───── Selected extract

The first graphics paper I know of to use this idea in graphics was my “Modified Noise for Evaluation on Graphics Hardware” from Graphics Hardware 2005. I used a modification of the Blum-Blum-Shub algorithm that pretty much destroyed all of its randomness, but made OK looking noise. In many ways, I was inspired by SGI’s lavarand, which encrypted an image of a bunch of lava lights to create random numbers (cool in its own right, though doesn’t really have the parallelization or repeatability). Tzeng and Wei (in “Parallel White Noise Generation on a GPU via Cryptographic Hash”, I3D 2008) used MD5, which was way more random than my stuff, but kind of slow. Our new paper uses the Tiny Encryption Algorithm (or TEA). TEA is actually a cipher rather than a hash, but for small input, it’s all the same. It repeats the same core mixing function for some number of rounds (64, when you’re using it for encryption). We show that lots of graphics tasks work well with just two rounds, but the more rounds you do the more random the results. After 8 rounds, it is random enough to pass both the DIEHARD and NIST randomness test suites.

──────────
───── Data supplied

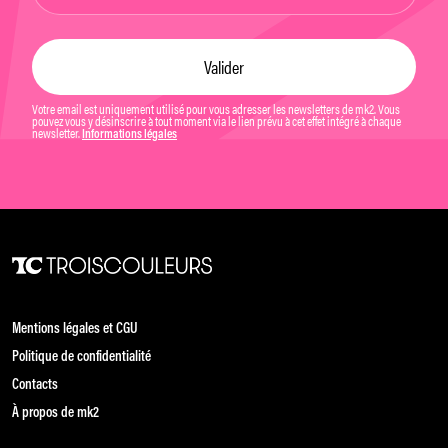
Votre email est uniquement utilisé pour vous adresser les newsletters de mk2. Vous
pouvez vous y désinscrire à tout moment via le lien prévu à cet effet intégré à chaque
newsletter.
Informations légales
Mentions légales et CGU
Politique de confidentialité
Contacts
À propos de mk2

──────────

#### What the task asks
From the passage on random noise for graphics above, list every number of TEA rounds it mentions, each with what it says about that count.

#### Exercise output
- 64 rounds: the number used when TEA serves for encryption.
- Two rounds: enough for many graphics tasks to work well.
- 8 rounds: random enough to pass both the DIEHARD and NIST randomness test suites.